Stored data:
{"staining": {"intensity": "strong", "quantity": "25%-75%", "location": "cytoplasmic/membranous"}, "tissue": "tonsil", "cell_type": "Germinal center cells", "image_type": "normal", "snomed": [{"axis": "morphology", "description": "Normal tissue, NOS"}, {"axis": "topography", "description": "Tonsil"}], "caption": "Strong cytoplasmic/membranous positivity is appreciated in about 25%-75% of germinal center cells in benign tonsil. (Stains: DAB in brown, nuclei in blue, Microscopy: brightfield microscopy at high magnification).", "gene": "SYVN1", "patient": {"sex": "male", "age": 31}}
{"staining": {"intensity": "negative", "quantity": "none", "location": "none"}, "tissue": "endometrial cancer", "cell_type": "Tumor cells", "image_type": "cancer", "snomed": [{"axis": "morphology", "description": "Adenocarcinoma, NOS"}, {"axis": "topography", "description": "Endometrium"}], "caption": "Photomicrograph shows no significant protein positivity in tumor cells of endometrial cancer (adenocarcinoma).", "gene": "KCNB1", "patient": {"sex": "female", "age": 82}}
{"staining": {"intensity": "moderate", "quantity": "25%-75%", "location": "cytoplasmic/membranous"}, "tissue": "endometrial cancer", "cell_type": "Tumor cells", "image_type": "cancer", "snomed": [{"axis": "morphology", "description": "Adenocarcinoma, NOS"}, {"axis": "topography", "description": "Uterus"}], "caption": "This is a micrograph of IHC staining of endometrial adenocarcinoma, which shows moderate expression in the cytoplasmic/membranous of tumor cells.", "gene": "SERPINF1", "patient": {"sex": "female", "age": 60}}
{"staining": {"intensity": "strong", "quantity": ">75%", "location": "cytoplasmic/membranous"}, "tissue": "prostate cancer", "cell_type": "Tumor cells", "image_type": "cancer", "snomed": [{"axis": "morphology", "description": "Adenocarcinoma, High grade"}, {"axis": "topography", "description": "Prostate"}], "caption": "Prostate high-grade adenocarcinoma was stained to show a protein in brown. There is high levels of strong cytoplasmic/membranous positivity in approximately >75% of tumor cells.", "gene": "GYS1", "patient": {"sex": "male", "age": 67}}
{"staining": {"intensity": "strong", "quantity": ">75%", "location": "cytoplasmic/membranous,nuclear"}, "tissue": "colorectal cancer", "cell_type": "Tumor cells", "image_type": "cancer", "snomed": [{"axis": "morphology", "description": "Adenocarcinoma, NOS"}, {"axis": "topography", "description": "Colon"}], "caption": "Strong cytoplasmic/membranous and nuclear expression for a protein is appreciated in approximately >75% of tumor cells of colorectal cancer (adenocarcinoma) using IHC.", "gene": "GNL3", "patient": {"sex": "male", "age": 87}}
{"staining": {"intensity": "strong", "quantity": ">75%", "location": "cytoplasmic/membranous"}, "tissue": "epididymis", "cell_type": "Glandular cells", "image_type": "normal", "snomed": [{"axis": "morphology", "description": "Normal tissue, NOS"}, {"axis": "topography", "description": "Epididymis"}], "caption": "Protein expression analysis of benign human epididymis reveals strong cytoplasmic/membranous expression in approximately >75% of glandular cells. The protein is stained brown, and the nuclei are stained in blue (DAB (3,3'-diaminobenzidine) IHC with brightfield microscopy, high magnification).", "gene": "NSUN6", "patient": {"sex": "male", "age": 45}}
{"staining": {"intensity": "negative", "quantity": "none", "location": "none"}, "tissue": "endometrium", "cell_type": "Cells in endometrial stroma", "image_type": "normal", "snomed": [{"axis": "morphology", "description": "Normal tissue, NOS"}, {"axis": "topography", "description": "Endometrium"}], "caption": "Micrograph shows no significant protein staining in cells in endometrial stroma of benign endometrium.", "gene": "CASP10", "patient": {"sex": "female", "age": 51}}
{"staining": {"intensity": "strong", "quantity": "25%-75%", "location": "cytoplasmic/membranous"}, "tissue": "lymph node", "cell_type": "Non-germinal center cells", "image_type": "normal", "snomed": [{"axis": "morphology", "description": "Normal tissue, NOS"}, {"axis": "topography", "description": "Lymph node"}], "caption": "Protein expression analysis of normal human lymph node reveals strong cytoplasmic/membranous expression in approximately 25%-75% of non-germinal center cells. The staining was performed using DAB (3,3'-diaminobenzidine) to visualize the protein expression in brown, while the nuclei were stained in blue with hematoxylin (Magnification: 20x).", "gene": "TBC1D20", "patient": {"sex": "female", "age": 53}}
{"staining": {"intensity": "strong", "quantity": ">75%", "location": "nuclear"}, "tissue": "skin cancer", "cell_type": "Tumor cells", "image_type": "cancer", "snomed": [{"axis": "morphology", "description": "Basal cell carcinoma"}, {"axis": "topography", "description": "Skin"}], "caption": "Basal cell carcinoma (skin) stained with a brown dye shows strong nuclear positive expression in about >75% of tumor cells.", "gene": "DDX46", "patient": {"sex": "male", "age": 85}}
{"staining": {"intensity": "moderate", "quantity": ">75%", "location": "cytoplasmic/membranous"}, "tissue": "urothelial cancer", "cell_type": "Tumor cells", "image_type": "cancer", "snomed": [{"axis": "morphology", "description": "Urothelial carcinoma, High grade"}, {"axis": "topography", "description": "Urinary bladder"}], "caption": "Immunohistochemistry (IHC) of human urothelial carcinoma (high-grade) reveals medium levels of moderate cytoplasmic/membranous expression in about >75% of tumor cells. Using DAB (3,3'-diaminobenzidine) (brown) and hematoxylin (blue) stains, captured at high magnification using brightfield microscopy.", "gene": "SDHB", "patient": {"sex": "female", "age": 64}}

About this exercise:
With the records above in view, retype each one exactly.

Exercise answer:
{"staining": {"intensity": "strong", "quantity": "25%-75%", "location": "cytoplasmic/membranous"}, "tissue": "tonsil", "cell_type": "Germinal center cells", "image_type": "normal", "snomed": [{"axis": "morphology", "description": "Normal tissue, NOS"}, {"axis": "topography", "description": "Tonsil"}], "caption": "Strong cytoplasmic/membranous positivity is appreciated in about 25%-75% of germinal center cells in benign tonsil. (Stains: DAB in brown, nuclei in blue, Microscopy: brightfield microscopy at high magnification).", "gene": "SYVN1", "patient": {"sex": "male", "age": 31}}
{"staining": {"intensity": "negative", "quantity": "none", "location": "none"}, "tissue": "endometrial cancer", "cell_type": "Tumor cells", "image_type": "cancer", "snomed": [{"axis": "morphology", "description": "Adenocarcinoma, NOS"}, {"axis": "topography", "description": "Endometrium"}], "caption": "Photomicrograph shows no significant protein positivity in tumor cells of endometrial cancer (adenocarcinoma).", "gene": "KCNB1", "patient": {"sex": "female", "age": 82}}
{"staining": {"intensity": "moderate", "quantity": "25%-75%", "location": "cytoplasmic/membranous"}, "tissue": "endometrial cancer", "cell_type": "Tumor cells", "image_type": "cancer", "snomed": [{"axis": "morphology", "description": "Adenocarcinoma, NOS"}, {"axis": "topography", "description": "Uterus"}], "caption": "This is a micrograph of IHC staining of endometrial adenocarcinoma, which shows moderate expression in the cytoplasmic/membranous of tumor cells.", "gene": "SERPINF1", "patient": {"sex": "female", "age": 60}}
{"staining": {"intensity": "strong", "quantity": ">75%", "location": "cytoplasmic/membranous"}, "tissue": "prostate cancer", "cell_type": "Tumor cells", "image_type": "cancer", "snomed": [{"axis": "morphology", "description": "Adenocarcinoma, High grade"}, {"axis": "topography", "description": "Prostate"}], "caption": "Prostate high-grade adenocarcinoma was stained to show a protein in brown. There is high levels of strong cytoplasmic/membranous positivity in approximately >75% of tumor cells.", "gene": "GYS1", "patient": {"sex": "male", "age": 67}}
{"staining": {"intensity": "strong", "quantity": ">75%", "location": "cytoplasmic/membranous,nuclear"}, "tissue": "colorectal cancer", "cell_type": "Tumor cells", "image_type": "cancer", "snomed": [{"axis": "morphology", "description": "Adenocarcinoma, NOS"}, {"axis": "topography", "description": "Colon"}], "caption": "Strong cytoplasmic/membranous and nuclear expression for a protein is appreciated in approximately >75% of tumor cells of colorectal cancer (adenocarcinoma) using IHC.", "gene": "GNL3", "patient": {"sex": "male", "age": 87}}
{"staining": {"intensity": "strong", "quantity": ">75%", "location": "cytoplasmic/membranous"}, "tissue": "epididymis", "cell_type": "Glandular cells", "image_type": "normal", "snomed": [{"axis": "morphology", "description": "Normal tissue, NOS"}, {"axis": "topography", "description": "Epididymis"}], "caption": "Protein expression analysis of benign human epididymis reveals strong cytoplasmic/membranous expression in approximately >75% of glandular cells. The protein is stained brown, and the nuclei are stained in blue (DAB (3,3'-diaminobenzidine) IHC with brightfield microscopy, high magnification).", "gene": "NSUN6", "patient": {"sex": "male", "age": 45}}
{"staining": {"intensity": "negative", "quantity": "none", "location": "none"}, "tissue": "endometrium", "cell_type": "Cells in endometrial stroma", "image_type": "normal", "snomed": [{"axis": "morphology", "description": "Normal tissue, NOS"}, {"axis": "topography", "description": "Endometrium"}], "caption": "Micrograph shows no significant protein staining in cells in endometrial stroma of benign endometrium.", "gene": "CASP10", "patient": {"sex": "female", "age": 51}}
{"staining": {"intensity": "strong", "quantity": "25%-75%", "location": "cytoplasmic/membranous"}, "tissue": "lymph node", "cell_type": "Non-germinal center cells", "image_type": "normal", "snomed": [{"axis": "morphology", "description": "Normal tissue, NOS"}, {"axis": "topography", "description": "Lymph node"}], "caption": "Protein expression analysis of normal human lymph node reveals strong cytoplasmic/membranous expression in approximately 25%-75% of non-germinal center cells. The staining was performed using DAB (3,3'-diaminobenzidine) to visualize the protein expression in brown, while the nuclei were stained in blue with hematoxylin (Magnification: 20x).", "gene": "TBC1D20", "patient": {"sex": "female", "age": 53}}
{"staining": {"intensity": "strong", "quantity": ">75%", "location": "nuclear"}, "tissue": "skin cancer", "cell_type": "Tumor cells", "image_type": "cancer", "snomed": [{"axis": "morphology", "description": "Basal cell carcinoma"}, {"axis": "topography", "description": "Skin"}], "caption": "Basal cell carcinoma (skin) stained with a brown dye shows strong nuclear positive expression in about >75% of tumor cells.", "gene": "DDX46", "patient": {"sex": "male", "age": 85}}
{"staining": {"intensity": "moderate", "quantity": ">75%", "location": "cytoplasmic/membranous"}, "tissue": "urothelial cancer", "cell_type": "Tumor cells", "image_type": "cancer", "snomed": [{"axis": "morphology", "description": "Urothelial carcinoma, High grade"}, {"axis": "topography", "description": "Urinary bladder"}], "caption": "Immunohistochemistry (IHC) of human urothelial carcinoma (high-grade) reveals medium levels of moderate cytoplasmic/membranous expression in about >75% of tumor cells. Using DAB (3,3'-diaminobenzidine) (brown) and hematoxylin (blue) stains, captured at high magnification using brightfield microscopy.", "gene": "SDHB", "patient": {"sex": "female", "age": 64}}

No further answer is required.